Commissioners Approve Initial Contract for Lincoln County Medical Center Complex
ALBUQUERQUE, N.M. — Lincoln County commissioners announced Nov. 17 plans to move forward with a contract for the construction of the emergency medical services portion (EMS) of the new 10,000-square-foot Lincoln County Medical Center complex in Albuquerque. Albuquerque-based Jaynes Corporation will work as the general contractor and Albuquerque-based Dekker/Perich/Sabatini will be responsible for design.
Commissioner Tom Stewart offered a motion to award the project, which was seconded by commissioner Dallas Draper, who recommended Jaynes Corporation president and CEO, Shad James to hire local subcontractors during project construction.

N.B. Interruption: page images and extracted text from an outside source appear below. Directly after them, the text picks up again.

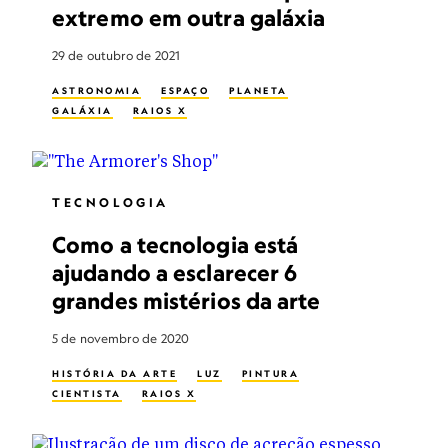
extremo em outra galáxia
29 de outubro de 2021
ASTRONOMIA
ESPAÇO
PLANETA
GALÁXIA
RAIOS X
TECNOLOGIA
Como a tecnologia está
ajudando a esclarecer 6
grandes mistérios da arte
5 de novembro de 2020
HISTÓRIA DA ARTE
LUZ
PINTURA
CIENTISTA
RAIOS X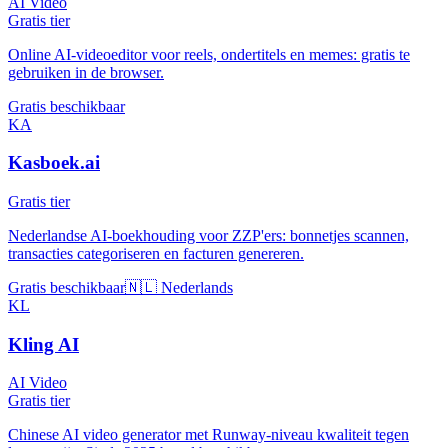
AI Video
Gratis tier
Online AI-videoeditor voor reels, ondertitels en memes: gratis te
gebruiken in de browser.
Gratis beschikbaar
KA
Kasboek.ai
Gratis tier
Nederlandse AI-boekhouding voor ZZP'ers: bonnetjes scannen,
transacties categoriseren en facturen genereren.
Gratis beschikbaar
🇳🇱 Nederlands
KL
Kling AI
AI Video
Gratis tier
Chinese AI video generator met Runway-niveau kwaliteit tegen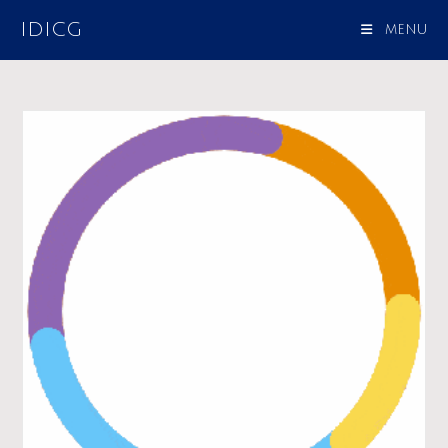
IDICG
MENU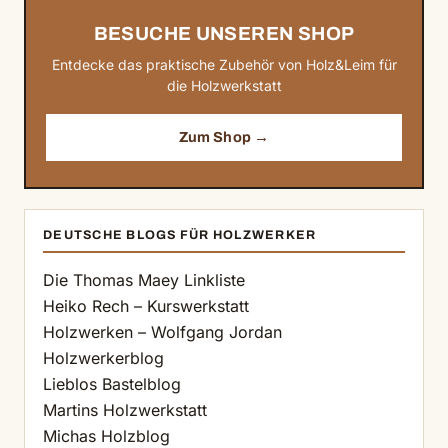
BESUCHE UNSEREN SHOP
Entdecke das praktische Zubehör von Holz&Leim für
die Holzwerkstatt
Zum Shop →
DEUTSCHE BLOGS FÜR HOLZWERKER
Die Thomas Maey Linkliste
Heiko Rech – Kurswerkstatt
Holzwerken – Wolfgang Jordan
Holzwerkerblog
Lieblos Bastelblog
Martins Holzwerkstatt
Michas Holzblog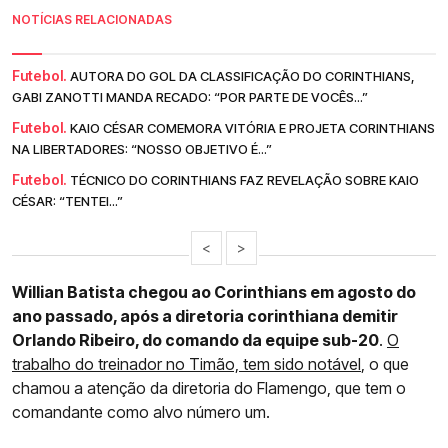
NOTÍCIAS RELACIONADAS
Futebol.
AUTORA DO GOL DA CLASSIFICAÇÃO DO CORINTHIANS,
GABI ZANOTTI MANDA RECADO: “POR PARTE DE VOCÊS...”
Futebol.
KAIO CÉSAR COMEMORA VITÓRIA E PROJETA CORINTHIANS
NA LIBERTADORES: “NOSSO OBJETIVO É...”
Futebol.
TÉCNICO DO CORINTHIANS FAZ REVELAÇÃO SOBRE KAIO
CÉSAR: “TENTEI...”
<
>
Willian Batista chegou ao Corinthians em agosto do
ano passado, após a diretoria corinthiana demitir
Orlando Ribeiro, do comando da equipe sub-20
.
O
trabalho do treinador no Timão, tem sido notável
, o que
chamou a atenção da diretoria do Flamengo, que tem o
comandante como alvo número um.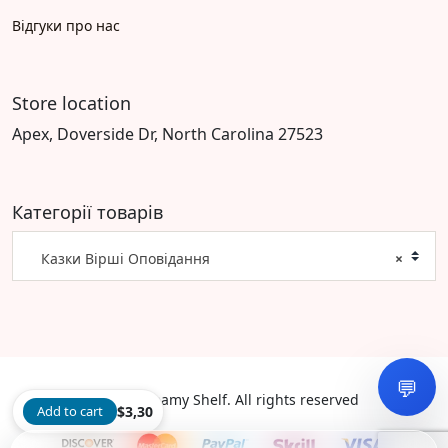
Відгуки про нас
Store location
Apex, Doverside Dr, North Carolina 27523
Категорії товарів
Казки Вірші Оповідання
×
💬
©2026 Dreamy Shelf. All rights reserved
Add to cart
$
3,30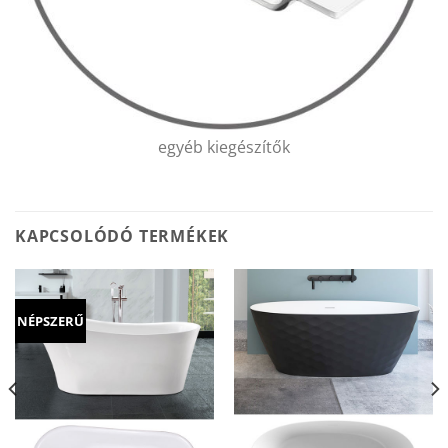
egyéb kiegészítők
KAPCSOLÓDÓ TERMÉKEK
NÉPSZERŰ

The agreement anticipates a groundbreaking date for the EMS facility Feb. 21, 2017, and a completion date of June 26, 2017. The new hospital is being built on the site of the existing EMS headquarters.
“Construction start date for the hospital is, of course, dependent on construction complete date of the EMS facility,” County Manager Nita Taylor said in a statement.
Taylor said in a statement that a 72-page lease agreement between the county and Presbyterian Health Care Services was sent to the New Mexico Board of Finance to schedule a place on its Dec. 20 meeting agenda. After the meeting, the county will approve or deny the project and ask that all deficiencies be corrected if the project hopes to gain approval.
The original cost of the lease was reported as $1.1 million a year for the hospital, but that cost is increasing to $3.2 million a year for EMS and rural clinics in order to generate enough revenue to cover the annual debt service on repayment of $25 million in bonds voters authorized Nov. 8 to be sold to pay for the new hospital, according to a statement from Taylor.
Bonds will be used to finance the majority of construction on the hospital and Commissioner Elaine Allen said in a statement that the current commissioners advocate paying off the debt early. Erick Harrigan, the county’s municipal adviser with Toronto-based RBC Capital Markets said once the bonds are sold, the maturity date is set for 10 years before the county could call them in for payoff or refinancing.
Commissioners approved a resolution submitted by Albuquerque-based Sperling Law Firm that allows the county to use its own money to pay for startup construction costs and seek reimbursement from the bond proceeds later. The county has already set aside $3.1 million that could be used to fund construction, according to a statement.
The timing of the bond sale will impact the start date and completion date of construction. That’s why commissioners plan to pass a motion that allows them to begin paperwork right away regardless of when and how they decide to sell the bonds. This will help the project clear administrative hurdles, pass necessary ordinances and receive an analysis from the Public Finance Authority before construction can begin.